Friday, September 2, is the next launch date for a manned mission that will mark the start of Artemis, the US space program’s return to the moon.
Managers They stopped the countdown with 40 minutes to go When the hydrogen team discussed the plans with the mission director.
NASA pointed out After the two-hour launch time, the test was still underway Why did the purge test to get the lower core stage RS-25 engines into the correct temperature range for takeoff fail?
Earlier, air traffic controllers had stopped the refueling operation, which was already an hour late due to a storm at sea. The process was slowly restarted to see if the hydrogen fuel leak would worsen, which would almost certainly end the countdown, but the alarms forced another break. The leak was in the same location identified during the spring inspection.
“When the space launch system transitioned from slow filling operations with liquid hydrogen in the rocket core stage to fast filling operations, the missile controllers observed an increase in the amount of hydrogen expelled in the purge can (…). Engineers have started reverse flow of liquid hydrogen in the center stage and are currently fixing the problem,” the company said.
98-meter (322-ft) Space Launch System rocket It is the most powerful ever built by NASA. Half a century after NASA’s Apollo program, which brought 12 astronauts to the moon, it is set to send an empty capsule into lunar orbit.
In the first hour, the live broadcast counter marked it It was scheduled to take off around 8 a.m. (Florida local time, 12 GMT), but was canceled 40 minutes later.
If this six-week test trip goes well, astronauts could return to the moon in a few years. However, NASA acknowledges that the risks are high and the flight could be disrupted.
Instead of astronauts, they hold on Three test dummies for the Orion capsule to measure vibration, acceleration and radiation, one of the greatest dangers to humans in deep space. The capsule alone has more than 1,000 sensors.
Officials said Sunday that neither the rocket nor the capsule were damaged during Saturday’s storm; The ground troops were also unharmed. Five lightning strikes were confirmed to have struck the 600-foot (180-meter) towers surrounding the rocket at NASA’s Kennedy Space Center. Impacts were insufficient for further testing. “Clearly the system is designed,” said Jeff Spaulding, NASA’s senior test manager.
More storms were expected. Although forecasters estimate an 80% chance of acceptable weather by Monday morning, conditions are expected to deteriorate during the two-hour release window.
Despite the lack of passengers, thousands of people filled the beach to witness the launch of the Space Launch System, or SLS for short in English. Vice President, Kamala HarrisTraveled to Orlando with her husband, but never made the hour-long drive to Cape Canaveral.
Hydrogen leaks have plagued NASA’s products since April, requiring constant repairs. Despite some losses, the experiment was repeated in June with greater success. Officials said they weren’t sure if the repair had worked until Monday when an attempt was made to load the rocket’s tanks with about a million gallons (4.5 million liters) of cold fuel.

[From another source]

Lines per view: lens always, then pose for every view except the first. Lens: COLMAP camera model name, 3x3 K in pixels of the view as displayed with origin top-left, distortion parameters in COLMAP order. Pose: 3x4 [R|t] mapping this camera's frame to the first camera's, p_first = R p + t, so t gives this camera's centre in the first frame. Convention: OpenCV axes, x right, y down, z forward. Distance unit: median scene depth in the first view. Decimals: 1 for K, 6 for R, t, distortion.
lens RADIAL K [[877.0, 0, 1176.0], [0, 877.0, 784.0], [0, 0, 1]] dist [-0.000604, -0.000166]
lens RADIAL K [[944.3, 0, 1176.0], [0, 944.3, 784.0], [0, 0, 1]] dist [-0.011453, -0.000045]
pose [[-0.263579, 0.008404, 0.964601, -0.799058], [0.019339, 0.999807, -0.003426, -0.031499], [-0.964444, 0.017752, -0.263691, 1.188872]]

Publishing director Charlie Blackwell-Thompson and his team also had to deal with one Communication problem Orion capsule.
Engineers tried to understand It takes 11 minutes It was detected in communications between launch control and Orion on Sunday afternoon. Although the problem was resolved by Monday morning, NASA still needs to know its origin before executing a launch.

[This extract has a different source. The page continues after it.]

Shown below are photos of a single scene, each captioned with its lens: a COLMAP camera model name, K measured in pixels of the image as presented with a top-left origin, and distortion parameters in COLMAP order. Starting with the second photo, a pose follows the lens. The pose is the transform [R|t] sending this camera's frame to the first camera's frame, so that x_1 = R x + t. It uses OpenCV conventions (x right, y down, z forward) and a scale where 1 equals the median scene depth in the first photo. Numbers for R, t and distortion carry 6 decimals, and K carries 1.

The first flight of NASA’s 21st-century lunar exploration program, named Artemis after the twin sister of the mythical god Apollo, is years behind schedule. A series of postponements caused budget overruns: the demonstration cost 4.1 billion dollars.

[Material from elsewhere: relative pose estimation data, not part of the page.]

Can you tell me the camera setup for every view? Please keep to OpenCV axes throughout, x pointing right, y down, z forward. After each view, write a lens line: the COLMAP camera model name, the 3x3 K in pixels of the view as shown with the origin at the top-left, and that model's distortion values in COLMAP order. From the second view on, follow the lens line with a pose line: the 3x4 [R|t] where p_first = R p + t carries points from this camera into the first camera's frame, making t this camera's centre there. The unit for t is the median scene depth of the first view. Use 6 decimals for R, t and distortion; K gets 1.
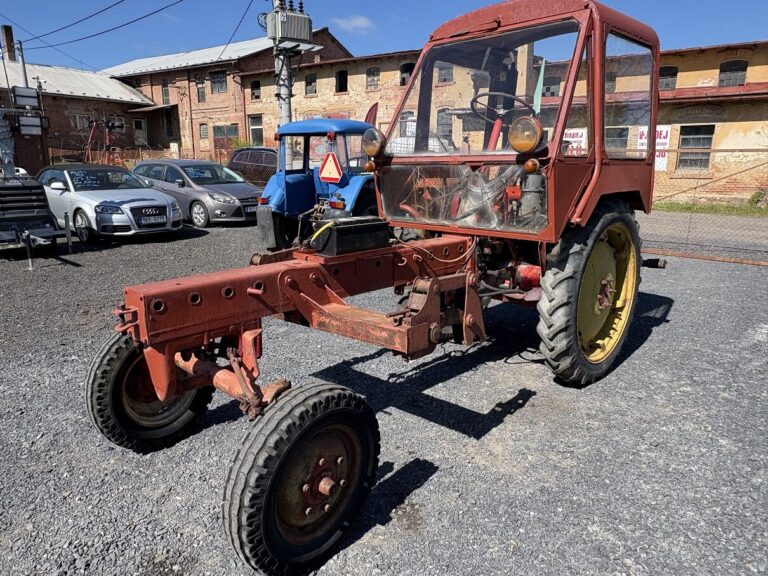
lens RADIAL K [[533.4, 0, 384.0], [0, 533.4, 288.0], [0, 0, 1]] dist [-0.006136, -0.001518]
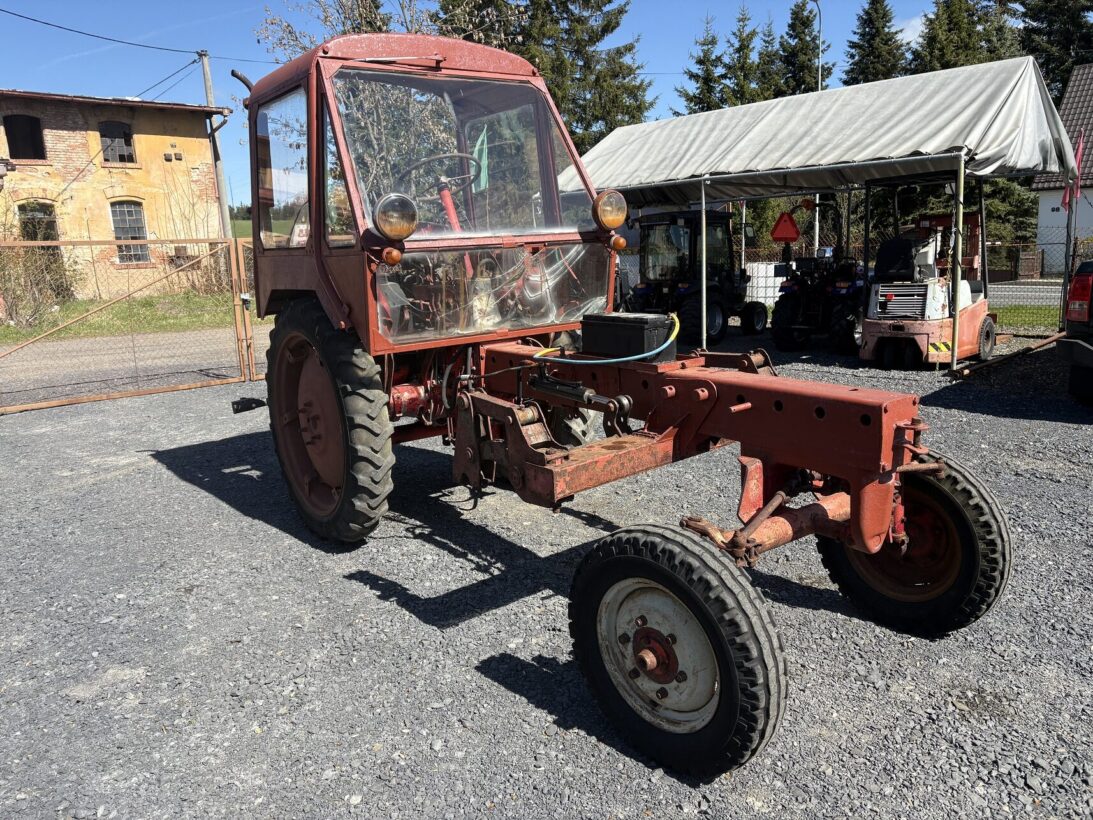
lens RADIAL K [[811.7, 0, 535.1], [0, 811.7, 410.0], [0, 0, 1]] dist [0.034262, -0.000419]
pose [[0.172700, -0.207751, 0.962816, -0.778864], [0.270196, 0.949998, 0.156520, -0.140470], [-0.947190, 0.233118, 0.220198, 0.585484]]
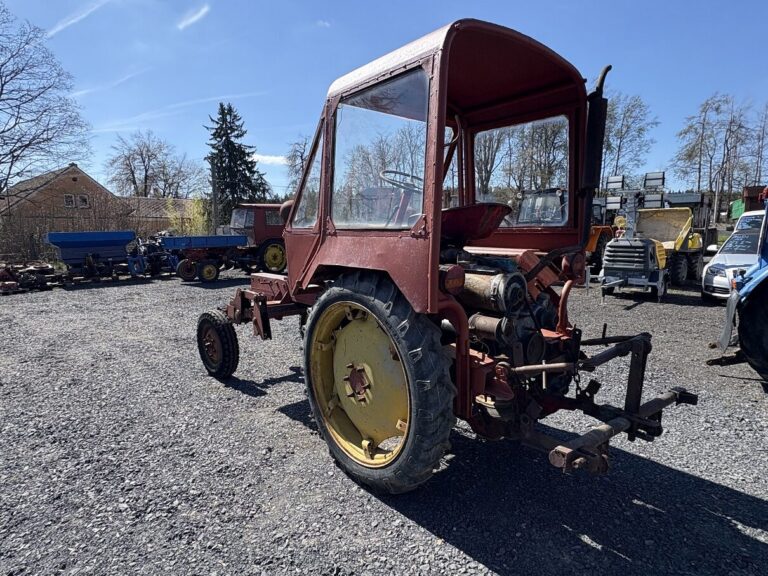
lens RADIAL K [[438.1, 0, 380.0], [0, 438.1, 289.8], [0, 0, 1]] dist [0.001431, 0.000254]
pose [[-0.098713, 0.136485, -0.985712, 0.915146], [-0.222506, 0.962443, 0.155545, -0.211763], [0.969921, 0.234681, -0.064637, 0.878989]]
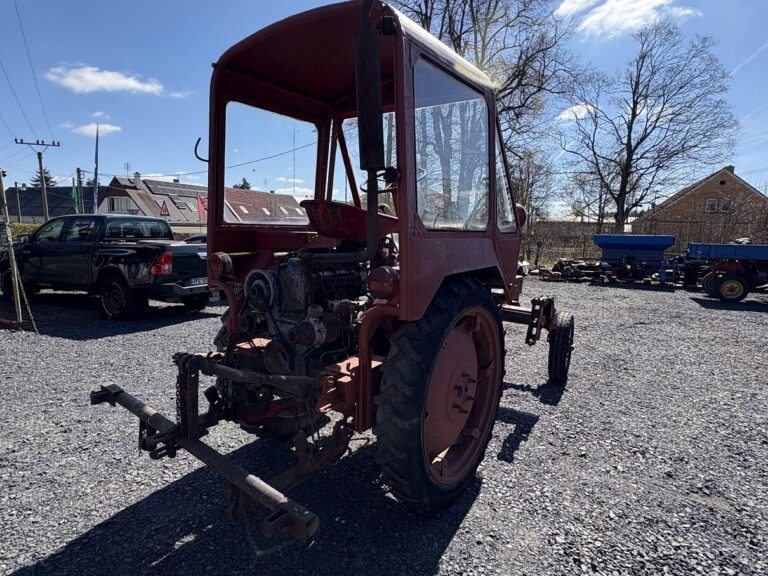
lens RADIAL K [[438.1, 0, 380.0], [0, 438.1, 289.8], [0, 0, 1]] dist [0.001431, 0.000254]
pose [[-0.989084, -0.008093, -0.147130, 0.306492], [-0.061712, 0.929455, 0.363737, -0.365490], [0.133807, 0.368846, -0.919809, 1.515993]]
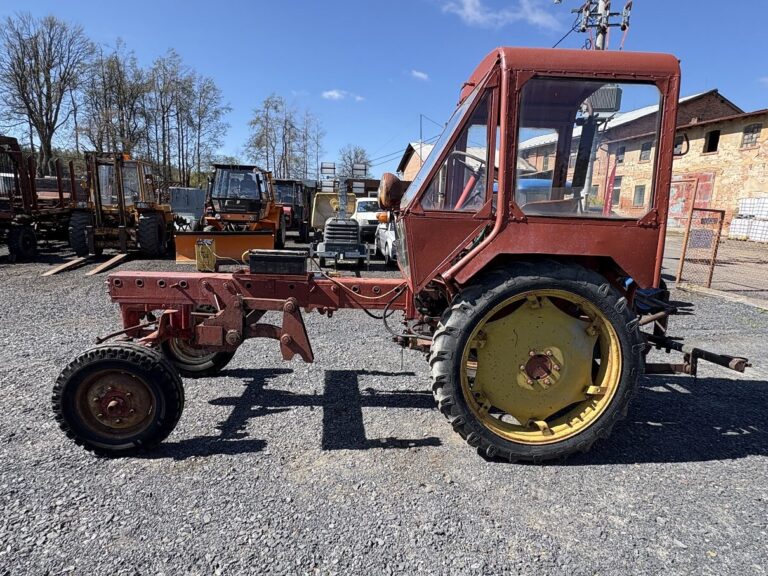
lens RADIAL K [[438.1, 0, 380.0], [0, 438.1, 289.8], [0, 0, 1]] dist [0.001431, 0.000254]
pose [[0.723530, 0.147861, -0.674271, 0.581015], [-0.192489, 0.981261, 0.008631, -0.059814], [0.662912, 0.123545, 0.738434, 0.232085]]
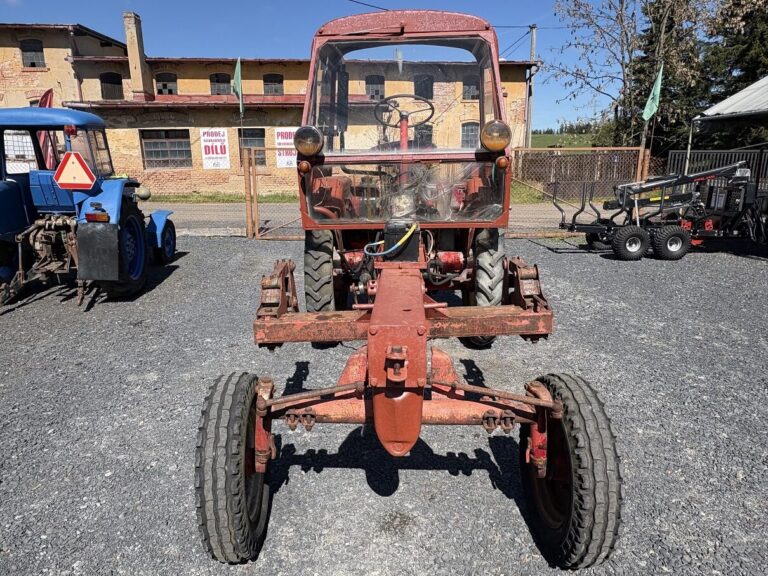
lens RADIAL K [[527.8, 0, 384.4], [0, 527.8, 292.3], [0, 0, 1]] dist [0.000638, 0.004127]
pose [[0.750313, -0.170427, 0.638737, -0.459973], [0.163167, 0.984048, 0.070893, -0.048891], [-0.640630, 0.051028, 0.766152, 0.193704]]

If the test goes well, a second flight will carry astronauts to orbit the moon on a mission starting in 2024. Then two people could land by the end of 2025. NASA has set its sights on the South Pole. Satellite.
During the Apollo missions, 12 astronauts landed on the moon between 1969 and 1972, staying a few days at most. NASA wants to establish a lunar base on Artemis missions where astronauts can stay for several weeks. The next step will be Mars, perhaps in the late 2030s or early 2040s.